2.   Dimana tempat BPHTB terutang?      
Tempat BPHTB terutang adalah wilayah Kabupaten, Kota, atau Propinsi yang meliputi letak tanah dan atau bangunan.      

F.   PEMBAYARAN, PENETAPAN, DAN PENAGIHAN (250304 )

1.     Sistem apakah yang dipakai sebagai dasar pemungutan BPHTB ?
Sistem self assessment, dimana Wajib Pajak membayar BPHTB yang terutang dengan tidak mendasarkan pada adanya surat ketetapan pajak.  
2.     Bagaimana cara membayar BPHTB ?
BPHTB yang terutang dibayar ke kas negara melalui Bank/Kantor Pos Persepsi BPHTB, yaitu Kantor Pos dan atau Bank Badan Usaha Milik Negara atau Bank Badan Usaha Milik Daerah atau tempat pembayaran lain yang ditunjuk oleh Menteri Keuangan menggunakan Surat Setoran Bea Perolehan Hak atas Tanah dan Bangunan (SSB).  
3.   Dalam waktu berapa lama SKBKB dapat diterbitkan ?      
Dalam jangka waktu 5 (lima) tahun sesudah saat terutangnya BPHTB, Direktur Jenderal Pajak dapat menerbitkan Surat Ketetapan Bea Perolehan Hak atas Tanah dan Bangunan Kurang Bayar (SKBKB) apabila berdasarkan hasil pemeriksaan atau keterangan lain ternyata jumlah BPHTB yang terutang kurang dibayar.  
4.     Berapa besarnya BPHTB terutang dalam SKBKB ?      
BPHTB terutang dalam SKBKB adalah BPHTB terutang yang belum atau kurang dibayar ditambah dengan sanksi administrasi berupa bunga 2% (dua persen) sebulan dari jumlah kekurangan BPHTB tersebut untuk jangka waktu paling lama 24 (dua puluh empat) bulan, dihitung mulai saat terutangnya BPHTB sampai dengan diterbitkannya SKBKB dimaksud.

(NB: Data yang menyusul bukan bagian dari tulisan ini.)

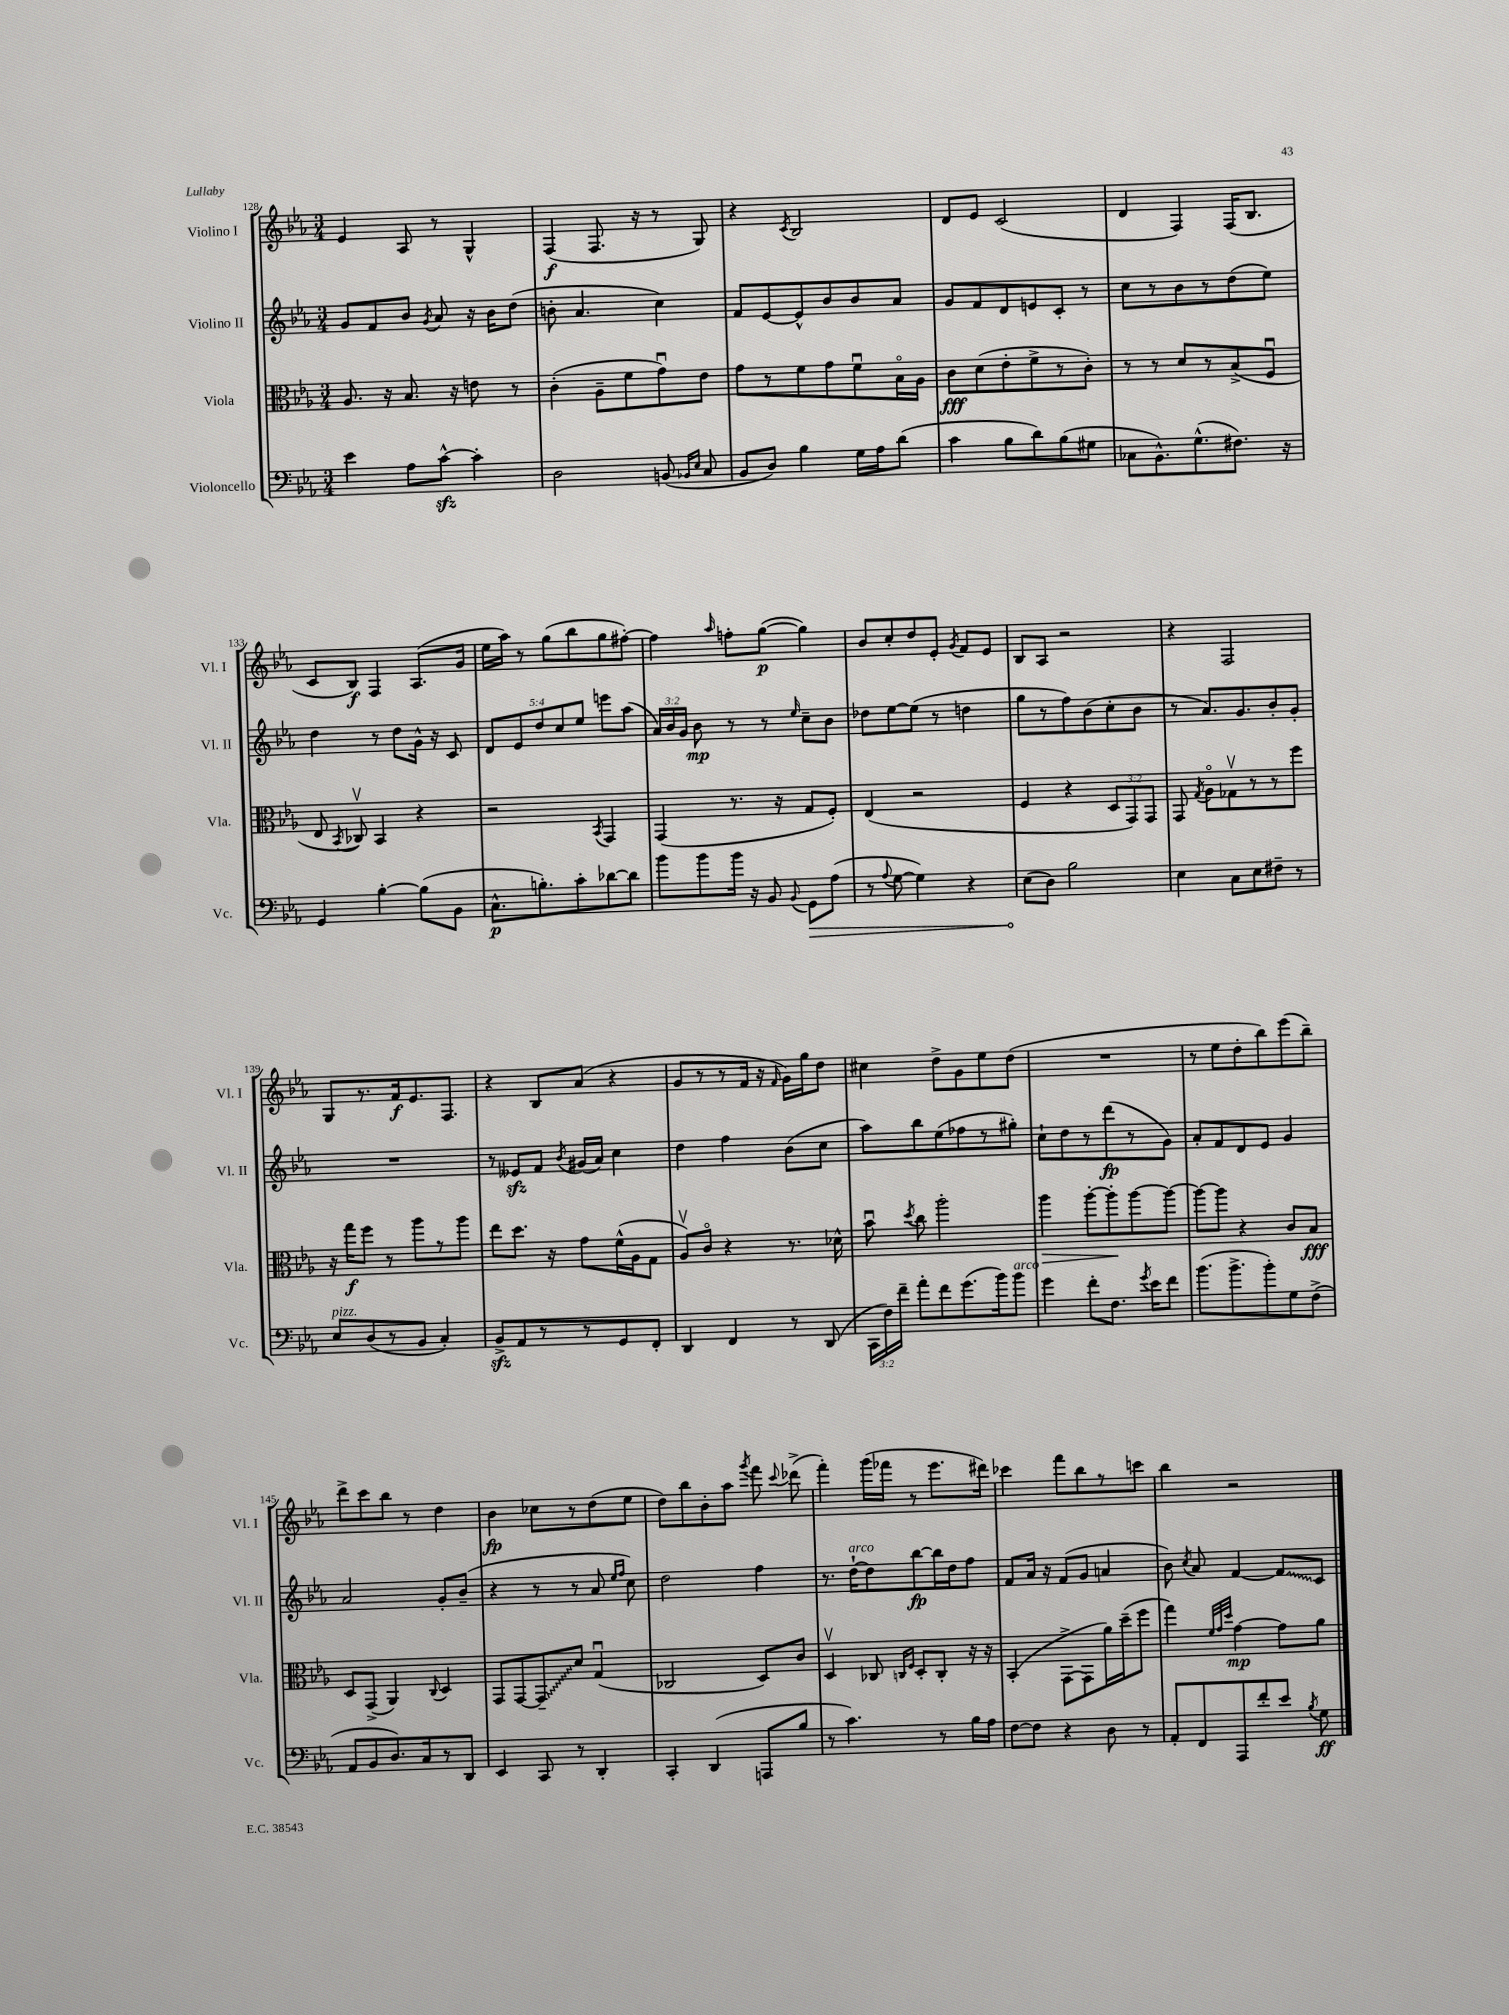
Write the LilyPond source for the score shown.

<<
\new StaffGroup <<
\new Staff = "s0" \with { instrumentName = "Violino I" shortInstrumentName = "Vl. I" } {
    \clef treble \key ees \major \numericTimeSignature \time 3/4
    \autoBeamOff ees'4 aes8 r8 g4-^ |
    f4\f( f8. r16 r8 g8) |
    r4 \acciaccatura { c'8 } bes2 |
    d'8[ ees'8] c'2( |
    d'4 f4) f16[( bes8.] |
    c'8[ bes8]\f) f4 aes8.[( g'16] |
    ees''16[ aes''16]) r8 g''8[( bes''8 g''8 fis''8]~-.) |
    fis''4 \grace { aes''16 } f''8[-. g''8]~\p( g''4) |
    bes'8[ c''8-. d''8 ees'8]-. \acciaccatura { g'8 } f'8[ ees'8] |
    bes8[ aes8] r2 |
    r4 f2 |
    g8[ r8. f'16\f ees'8. f8.] |
    r4 bes8[ aes'8]( r4 |
    g'8[ r8 r8 f'16] r16 \grace { f'16 } g'16[) g''16 d''8] |
    cis''4 d''8[-> g'8 ees''8 d''8]( |
    R2. |
    r8 ees''8[ d''8-. bes''8) ees'''8( bes''8]--) |
    d'''8[-> c'''8 bes''8] r8 d''4 |
    bes'4\fp ces''8[ r8 d''8( ees''8] |
    d''8[) bes''8 bes'8-. aes''8] \acciaccatura { g'''8 } f'''8 \appoggiatura { c'''8 } des'''8->( |
    f'''4-.) g'''16[( fes'''16] r8 ees'''8.[ dis'''16]) |
    ces'''4 f'''8[ bes''8 r8 c'''8] |
    bes''4 r2 \bar "|." |
}
\new Staff = "s1" \with { instrumentName = "Violino II" shortInstrumentName = "Vl. II" } {
    \clef treble \key ees \major \numericTimeSignature \time 3/4 \override Staff.TupletNumber.text = #tuplet-number::calc-fraction-text
    \autoBeamOff g'8[ f'8 bes'8] \acciaccatura { g'8 } aes'8 r16 bes'16[ d''8]( |
    b'8-. aes'4. c''4) |
    f'8[ ees'8~ ees'8-^ bes'8 bes'8 aes'8] |
    g'8[ f'8 d'8 e'8 c'8]-. r8 |
    c''8[ r8 bes'8 r8 d''8( ees''8]) |
    d''4 r8 d''8[ g'16]-^ r16 c'8 |
    \tuplet 5/4 { d'8[ ees'8 d''8 c''8 ees''8] } e'''8[ aes''8]( |
    \tuplet 3/2 { aes'16[) bes'16 g'16] } bes'8\mp r8 r8 \grace { ees''16 } c''8[-- bes'8] |
    des''8[ ees''8~ ees''8]( r8 d''4 |
    g''8[ r8 f''8) bes'8( c''8-. bes'8] |
    r8 aes'8.[) g'8. bes'8-. g'8]-. |
    R2. |
    r8 eeses'8[\sfz f'8] \acciaccatura { bes'8 } gis'16[( aes'16]) c''4 |
    d''4 f''4 bes'8[( c''8] |
    aes''8[) bes''8 ees''8( fes''8 r8 gis''8]-.) |
    c''8[-! d''8 r8 d'''8\fp( r8 g'8]) |
    aes'8[-. f'8 d'8 ees'8] g'4 |
    aes'2 g'8[-. bes'8]--( |
    r4 r8 r8 aes'8 \grace { ees''16[ f''16] } c''8) |
    d''2 f''4 |
    r8. d''16[~-!^\markup { \italic "arco" } d''8 bes''8~\fp bes''16 d''16 f''8] |
    f'8[ aes'16] r16 f'8[( g'8] a'4 |
    bes'8) \acciaccatura { c''8 } aes'8 f'4~ \once \override Glissando.style = #'zigzag f'8[\glissando c'8] \bar "|." |
}
\new Staff = "s2" \with { instrumentName = "Viola" shortInstrumentName = "Vla." } {
    \clef alto \key ees \major \numericTimeSignature \time 3/4 \override Staff.TupletNumber.text = #tuplet-number::calc-fraction-text
    \autoBeamOff aes8. r16 bes8. r16 e'8 r8 |
    c'4-.( aes8[-- f'8 g'8\downbow) ees'8] |
    g'8[ r8 f'8 g'8 f'8\downbow bes16\flageolet aes16] |
    c'8[\fff d'8( ees'8-. f'8-> r8 c'8]-.) |
    r8 r8 d'8[ r8 bes8->( f8]\downbow |
    ees8 \acciaccatura { bes,8 } ces8\upbow) bes,4 r4 |
    r2 \acciaccatura { bes,8 } g,4 |
    g,4( r8. r16 g8[ f8]-.) |
    ees4( r2 |
    f4 r4 \tuplet 3/2 { d8[ g,8) g,8] } |
    g,8 \acciaccatura { g8 } aes8[\flageolet ges8\upbow r8 r8 f''8] |
    r16 g''16[\f f''8] r8 aes''8[ r8 aes''8] |
    ees''8[ d''8.] r16 g'8[ f'16-^( aes16 g8] |
    aes8[\upbow) c'8]\flageolet r4 r8. des'16-^ |
    bes'8\downbow \acciaccatura { d''8 } c''8 aes''2-. |
    aes''4\> aes''8[~-. aes''8-.\! aes''8~ aes''8]~ |
    aes''8[~ aes''8] r4 c'8[ bes8]\fff |
    d8[ g,8]->( aes,4) \appoggiatura { c8 } d4 |
    g,8[ g,8~ \once \override Glissando.style = #'zigzag g,8--\glissando d'8] g4\downbow( |
    ces2 d8[) c'8] |
    d4\upbow ces8 \grace { c16[ f16] } d8[-. c8]-. r16 r16 |
    bes,4-.( g,8[~-> g,8 aes'16) d''16--( f''8] |
    g''4) \grace { f'32[ g'32 d''32] } g'4~\mp g'8[ aes'8] \bar "|." |
}
\new Staff = "s3" \with { instrumentName = "Violoncello" shortInstrumentName = "Vc." } {
    \clef bass \key ees \major \numericTimeSignature \time 3/4 \override Staff.TupletNumber.text = #tuplet-number::calc-fraction-text
    \autoBeamOff ees'4 aes8[ c'8]~-^\sfz c'4-. |
    d2 b,8( \grace { bes,16[ ees16] } c8 |
    bes,8[ d8]) bes4 g16[ aes16 d'8]( |
    c'4 bes8[ d'8) bes8( gis8] |
    ces8[ bes,8.-^) g8.-^( fis8.]) r16 |
    g,4 bes4~-. bes8[( bes,8] |
    c8.[-^\p b8.-.) c'8-. des'8~ des'8] |
    bes'8[ bes'8 bes'16] r16 bes,8 \appoggiatura { bes,8 } \once \override Hairpin.circled-tip = ##t g,8[\> aes8]( |
    r8 \appoggiatura { aes8 } g8~ g4) r4 |
    ees8[\!( d8]) bes2 |
    ees4 c8[ ees8 fis8]-- r8 |
    ees8[^\markup { \italic "pizz." } d8( r8 bes,8] c4-.) |
    bes,8[->\sfz aes,8 r8 r8 g,8 f,8]-. |
    d,4 f,4 r8 d,8( |
    \tuplet 3/2 { c,16[ f16) f'16]-- } aes'8[-. f'8 g'8.( bes'16) bes'8]^\markup { \italic "arco" } |
    g'4 f'8[-. f8.] \acciaccatura { g'8 } ees'16[ f'8] |
    bes'8.[( bes'8.-> bes'8-.) g8 f8]->( |
    aes,8[ bes,8 d8.) c16 r8 d,8] |
    ees,4 c,8 r8 d,4-. |
    c,4-. d,4( a,,8[ bes8] |
    r8 c'4.) r8 bes16[ aes16] |
    f8[~ f8] r4 d8 r8 |
    aes,8[-. f,8 aes,,8 f'8-. ees'8] \acciaccatura { bes8 } g8\ff \bar "|." |
}
>>
>>
\layout { \context { \Score currentBarNumber = #128 } }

5.   Dalam waktu berapa lama SKBKBT dapat diterbitkan ?      
Dalam jangka waktu 5 (lima) tahun sesudah saat terutangnya BPHTB, Direktur Jenderal Pajak dapat menerbitkan Surat Ketetapan Bea Perolehan Hak atas Tanah dan Bangunan Kurang Bayar Tambahan (SKBKBT) apabila ditemukan data baru dan atau data yang semula belum terungkap yang menyebabkan penambahan jumlah BPHTB yang terutang setelah diterbitkannya SKBKB.  
6.     Berapa besarnya BPHTB terutang dalam SKBKBT ?      
BPHTB terutang dalam SKBKBT adalah BPHTB terutang yang belum atau kurang dibayar ditambah dengan sanksi administrasi berupa kenaikan sebesar 100% (seratus persen) dari jumlah kekurangan BPHTB tersebut, kecuali Wajib Pajak melaporkan sendiri sebelum dilakukan tindakan pemeriksaan.

7.   Bilamana STB diterbitkan ?
Surat Tagihan Bea Perolehan Hak atas Tanah dan Bangunan (STB) diterbitkan apabila : a.  BPHTB yang terutang tidak atau kurang dibayar; b.  dari hasil pemeriksaan SSB terdapat kekurangan pembayaran BPHTB sebagai akibat salah tulis dan atau salah hitung; c.  Wajib Pajak dikenakan sanksi administrasi berupa denda dan atau bunga.  
8.   Berapa besarnya BPHTB terutang dalam STB ?
BPHTB terutang dalam STB akibat tidak atau kurang dibayar dan akibat salah tulis dan atau hitung adalah BPHTB terutang yang belum atau kurang dibayar ditambah sanksi administrasi berupa bunga sebesar 2% (dua persen) sebulan dari jumlah kekurangan BPHTB tersebut untuk jangka waktu paling lama 24 (dua puluh empat) bulan sejak saat terutangnya BPHTB.  
9.   Bagaimana kedudukan STB dalam proses penagihan BPHTB ?  
STB mempunyai kekuatan hukum yang sama dengan surat ketetapan pajak sehingga penagihannya dapat dilanjutkan dengan penerbitan Surat Paksa.  
10.  Apakah dasar penagihan BPHTB ?
  • Dasar penagihan BPHTB adalah SKBKB, SKBKBT, STB dan Surat Keputusan Pembetulan, Surat Keputusan Keberatan, maupun Putusan Banding yang menyebabkan jumlah BPHTB yang harus dibayar bertambah.
  • Tata cara penagihan BPHTB diatur lebih lanjut dengan Keputusan Menteri Keuangan.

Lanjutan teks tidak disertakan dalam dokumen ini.